◆ **What you need to do**
Go through the entries below and copy each line containing the word "Electronic".

◆ **Supplied records**

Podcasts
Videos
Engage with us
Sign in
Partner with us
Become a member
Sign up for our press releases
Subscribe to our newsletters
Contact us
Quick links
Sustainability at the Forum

...

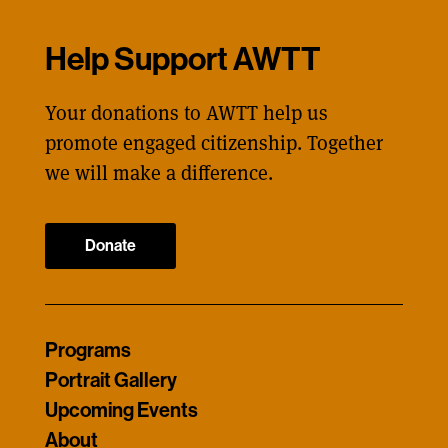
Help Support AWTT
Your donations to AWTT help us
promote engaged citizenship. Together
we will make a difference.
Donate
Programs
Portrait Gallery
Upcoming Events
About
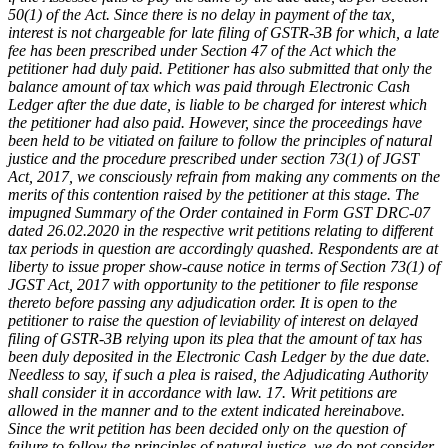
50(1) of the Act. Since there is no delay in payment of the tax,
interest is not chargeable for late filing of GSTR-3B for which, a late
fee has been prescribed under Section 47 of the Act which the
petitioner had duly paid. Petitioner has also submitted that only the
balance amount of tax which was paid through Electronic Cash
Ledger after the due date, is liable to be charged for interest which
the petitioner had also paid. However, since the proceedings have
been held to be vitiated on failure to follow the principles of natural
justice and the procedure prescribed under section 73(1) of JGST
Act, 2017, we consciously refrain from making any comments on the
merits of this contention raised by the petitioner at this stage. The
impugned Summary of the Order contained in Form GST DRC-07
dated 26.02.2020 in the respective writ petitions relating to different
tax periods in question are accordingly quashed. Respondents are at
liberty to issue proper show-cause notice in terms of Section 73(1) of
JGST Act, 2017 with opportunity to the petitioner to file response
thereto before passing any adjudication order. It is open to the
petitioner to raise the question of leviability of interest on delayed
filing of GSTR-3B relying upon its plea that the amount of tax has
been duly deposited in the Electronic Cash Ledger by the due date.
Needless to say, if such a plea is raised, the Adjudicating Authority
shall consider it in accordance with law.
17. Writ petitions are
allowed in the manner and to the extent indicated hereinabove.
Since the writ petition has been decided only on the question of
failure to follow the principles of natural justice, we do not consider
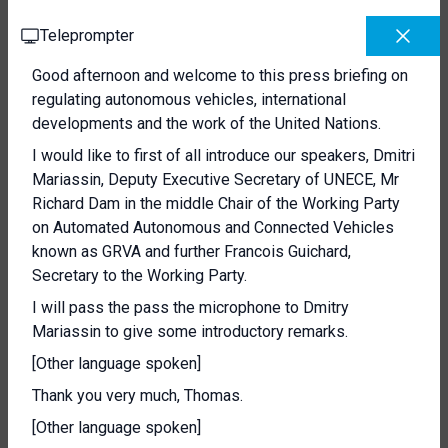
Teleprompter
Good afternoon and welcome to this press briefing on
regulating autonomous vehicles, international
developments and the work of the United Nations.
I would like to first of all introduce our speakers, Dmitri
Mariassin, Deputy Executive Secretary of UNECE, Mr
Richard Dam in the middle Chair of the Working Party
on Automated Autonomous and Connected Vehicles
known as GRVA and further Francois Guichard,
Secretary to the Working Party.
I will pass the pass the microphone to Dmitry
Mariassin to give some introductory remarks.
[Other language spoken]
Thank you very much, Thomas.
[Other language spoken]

◆ **Exercise solution**
balance amount of tax which was paid through Electronic Cash
been duly deposited in the Electronic Cash Ledger by the due date.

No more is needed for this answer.